EXERCISE DATA.
++++++++
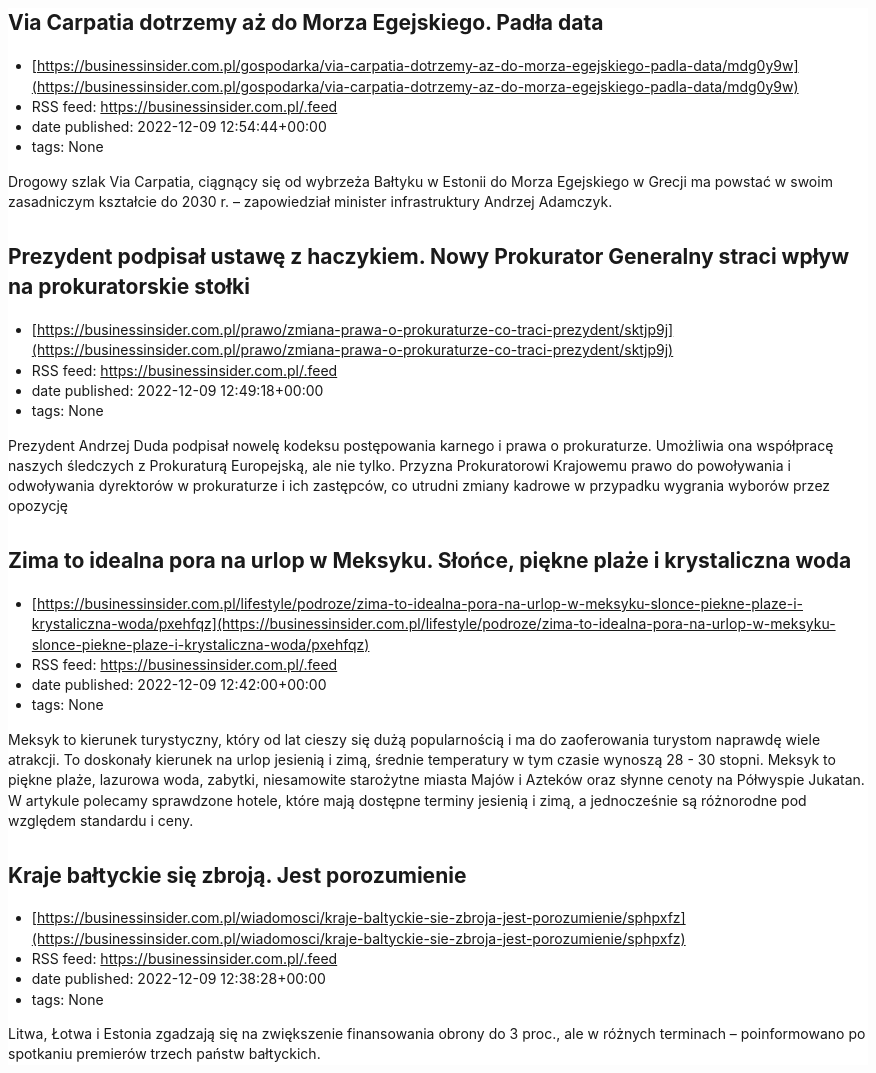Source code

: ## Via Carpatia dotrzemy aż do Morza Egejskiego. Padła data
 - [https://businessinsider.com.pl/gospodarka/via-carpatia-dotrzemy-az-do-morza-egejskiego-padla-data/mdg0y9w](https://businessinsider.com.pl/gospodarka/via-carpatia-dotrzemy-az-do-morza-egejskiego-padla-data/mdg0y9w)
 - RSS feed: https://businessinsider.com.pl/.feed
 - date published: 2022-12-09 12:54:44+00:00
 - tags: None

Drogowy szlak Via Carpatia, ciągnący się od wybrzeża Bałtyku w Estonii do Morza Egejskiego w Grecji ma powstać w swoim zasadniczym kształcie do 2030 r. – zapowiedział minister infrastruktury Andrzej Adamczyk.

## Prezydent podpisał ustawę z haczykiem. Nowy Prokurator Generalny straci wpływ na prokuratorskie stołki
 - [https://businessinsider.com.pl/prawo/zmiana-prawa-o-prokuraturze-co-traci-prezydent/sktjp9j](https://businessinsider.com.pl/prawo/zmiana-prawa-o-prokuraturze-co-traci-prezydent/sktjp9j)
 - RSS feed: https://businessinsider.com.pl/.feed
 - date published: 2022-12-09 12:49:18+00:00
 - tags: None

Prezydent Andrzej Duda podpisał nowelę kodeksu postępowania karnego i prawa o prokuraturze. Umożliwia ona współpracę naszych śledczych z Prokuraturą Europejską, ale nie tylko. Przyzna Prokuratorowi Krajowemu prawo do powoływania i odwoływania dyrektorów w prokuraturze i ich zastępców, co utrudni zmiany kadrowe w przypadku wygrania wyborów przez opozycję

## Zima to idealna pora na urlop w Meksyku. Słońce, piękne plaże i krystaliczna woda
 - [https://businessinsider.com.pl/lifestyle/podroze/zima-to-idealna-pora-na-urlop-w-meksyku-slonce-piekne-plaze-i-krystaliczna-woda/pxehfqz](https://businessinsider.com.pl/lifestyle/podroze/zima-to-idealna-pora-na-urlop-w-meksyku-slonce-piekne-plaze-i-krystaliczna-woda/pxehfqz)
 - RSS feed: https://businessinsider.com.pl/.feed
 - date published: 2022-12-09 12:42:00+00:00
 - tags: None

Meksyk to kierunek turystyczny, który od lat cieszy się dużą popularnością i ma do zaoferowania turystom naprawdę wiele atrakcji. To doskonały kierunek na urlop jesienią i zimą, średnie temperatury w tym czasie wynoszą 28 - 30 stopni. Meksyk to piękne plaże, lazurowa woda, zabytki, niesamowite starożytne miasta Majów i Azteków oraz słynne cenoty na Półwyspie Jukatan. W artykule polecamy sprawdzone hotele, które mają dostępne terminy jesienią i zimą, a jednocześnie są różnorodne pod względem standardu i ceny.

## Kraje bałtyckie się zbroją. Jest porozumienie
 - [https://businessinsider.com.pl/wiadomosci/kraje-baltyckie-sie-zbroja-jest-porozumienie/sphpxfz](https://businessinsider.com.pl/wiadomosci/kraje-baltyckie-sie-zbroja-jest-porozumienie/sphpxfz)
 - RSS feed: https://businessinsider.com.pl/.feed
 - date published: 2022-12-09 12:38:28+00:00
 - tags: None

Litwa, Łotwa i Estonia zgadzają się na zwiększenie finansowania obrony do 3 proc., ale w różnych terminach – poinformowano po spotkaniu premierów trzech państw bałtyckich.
++++++++
PROMPT.
Transcribe all of the lines above character for character, and leave the pictures out of your answer.

SOLVED PROBLEM.
Source code

: ## Via Carpatia dotrzemy aż do Morza Egejskiego. Padła data
 - [https://businessinsider.com.pl/gospodarka/via-carpatia-dotrzemy-az-do-morza-egejskiego-padla-data/mdg0y9w](https://businessinsider.com.pl/gospodarka/via-carpatia-dotrzemy-az-do-morza-egejskiego-padla-data/mdg0y9w)
 - RSS feed: https://businessinsider.com.pl/.feed
 - date published: 2022-12-09 12:54:44+00:00
 - tags: None

Drogowy szlak Via Carpatia, ciągnący się od wybrzeża Bałtyku w Estonii do Morza Egejskiego w Grecji ma powstać w swoim zasadniczym kształcie do 2030 r. – zapowiedział minister infrastruktury Andrzej Adamczyk.

## Prezydent podpisał ustawę z haczykiem. Nowy Prokurator Generalny straci wpływ na prokuratorskie stołki
 - [https://businessinsider.com.pl/prawo/zmiana-prawa-o-prokuraturze-co-traci-prezydent/sktjp9j](https://businessinsider.com.pl/prawo/zmiana-prawa-o-prokuraturze-co-traci-prezydent/sktjp9j)
 - RSS feed: https://businessinsider.com.pl/.feed
 - date published: 2022-12-09 12:49:18+00:00
 - tags: None

Prezydent Andrzej Duda podpisał nowelę kodeksu postępowania karnego i prawa o prokuraturze. Umożliwia ona współpracę naszych śledczych z Prokuraturą Europejską, ale nie tylko. Przyzna Prokuratorowi Krajowemu prawo do powoływania i odwoływania dyrektorów w prokuraturze i ich zastępców, co utrudni zmiany kadrowe w przypadku wygrania wyborów przez opozycję

## Zima to idealna pora na urlop w Meksyku. Słońce, piękne plaże i krystaliczna woda
 - [https://businessinsider.com.pl/lifestyle/podroze/zima-to-idealna-pora-na-urlop-w-meksyku-slonce-piekne-plaze-i-krystaliczna-woda/pxehfqz](https://businessinsider.com.pl/lifestyle/podroze/zima-to-idealna-pora-na-urlop-w-meksyku-slonce-piekne-plaze-i-krystaliczna-woda/pxehfqz)
 - RSS feed: https://businessinsider.com.pl/.feed
 - date published: 2022-12-09 12:42:00+00:00
 - tags: None

Meksyk to kierunek turystyczny, który od lat cieszy się dużą popularnością i ma do zaoferowania turystom naprawdę wiele atrakcji. To doskonały kierunek na urlop jesienią i zimą, średnie temperatury w tym czasie wynoszą 28 - 30 stopni. Meksyk to piękne plaże, lazurowa woda, zabytki, niesamowite starożytne miasta Majów i Azteków oraz słynne cenoty na Półwyspie Jukatan. W artykule polecamy sprawdzone hotele, które mają dostępne terminy jesienią i zimą, a jednocześnie są różnorodne pod względem standardu i ceny.

## Kraje bałtyckie się zbroją. Jest porozumienie
 - [https://businessinsider.com.pl/wiadomosci/kraje-baltyckie-sie-zbroja-jest-porozumienie/sphpxfz](https://businessinsider.com.pl/wiadomosci/kraje-baltyckie-sie-zbroja-jest-porozumienie/sphpxfz)
 - RSS feed: https://businessinsider.com.pl/.feed
 - date published: 2022-12-09 12:38:28+00:00
 - tags: None

Litwa, Łotwa i Estonia zgadzają się na zwiększenie finansowania obrony do 3 proc., ale w różnych terminach – poinformowano po spotkaniu premierów trzech państw bałtyckich.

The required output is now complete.